=== PROMPT ===
Quote, word for word, every line of the rows from the one containing "family: Rubiaceae" through the final line, including both of those lines.

Dataset entries

>> START

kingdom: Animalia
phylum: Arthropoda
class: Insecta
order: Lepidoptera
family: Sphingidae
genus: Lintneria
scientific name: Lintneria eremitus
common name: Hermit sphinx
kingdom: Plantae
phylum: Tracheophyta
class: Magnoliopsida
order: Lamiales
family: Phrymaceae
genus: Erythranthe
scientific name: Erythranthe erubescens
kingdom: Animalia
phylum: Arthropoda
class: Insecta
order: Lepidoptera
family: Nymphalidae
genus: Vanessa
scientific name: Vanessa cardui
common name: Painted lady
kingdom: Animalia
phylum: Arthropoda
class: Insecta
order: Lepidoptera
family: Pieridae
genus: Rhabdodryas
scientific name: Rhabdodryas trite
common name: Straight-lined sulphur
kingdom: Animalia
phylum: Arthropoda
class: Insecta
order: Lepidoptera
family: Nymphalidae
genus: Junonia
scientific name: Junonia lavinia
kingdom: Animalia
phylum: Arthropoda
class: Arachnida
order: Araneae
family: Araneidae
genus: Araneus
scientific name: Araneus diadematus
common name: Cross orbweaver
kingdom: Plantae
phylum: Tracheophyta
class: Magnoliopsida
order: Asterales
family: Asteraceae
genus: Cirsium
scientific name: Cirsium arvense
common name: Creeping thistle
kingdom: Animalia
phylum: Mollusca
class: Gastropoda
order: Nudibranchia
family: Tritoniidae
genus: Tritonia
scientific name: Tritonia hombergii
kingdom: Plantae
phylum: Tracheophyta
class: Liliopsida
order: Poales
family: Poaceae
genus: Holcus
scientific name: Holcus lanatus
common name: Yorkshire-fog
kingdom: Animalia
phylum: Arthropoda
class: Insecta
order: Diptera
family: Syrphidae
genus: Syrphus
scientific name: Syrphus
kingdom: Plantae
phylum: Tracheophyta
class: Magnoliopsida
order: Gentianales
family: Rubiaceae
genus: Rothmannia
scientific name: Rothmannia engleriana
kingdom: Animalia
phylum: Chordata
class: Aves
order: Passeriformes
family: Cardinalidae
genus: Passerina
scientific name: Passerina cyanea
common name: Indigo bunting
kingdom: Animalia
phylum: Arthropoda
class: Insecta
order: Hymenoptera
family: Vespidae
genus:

>> END

=== RESULT BELOW ===
family: Rubiaceae
genus: Rothmannia
scientific name: Rothmannia engleriana
kingdom: Animalia
phylum: Chordata
class: Aves
order: Passeriformes
family: Cardinalidae
genus: Passerina
scientific name: Passerina cyanea
common name: Indigo bunting
kingdom: Animalia
phylum: Arthropoda
class: Insecta
order: Hymenoptera
family: Vespidae
genus:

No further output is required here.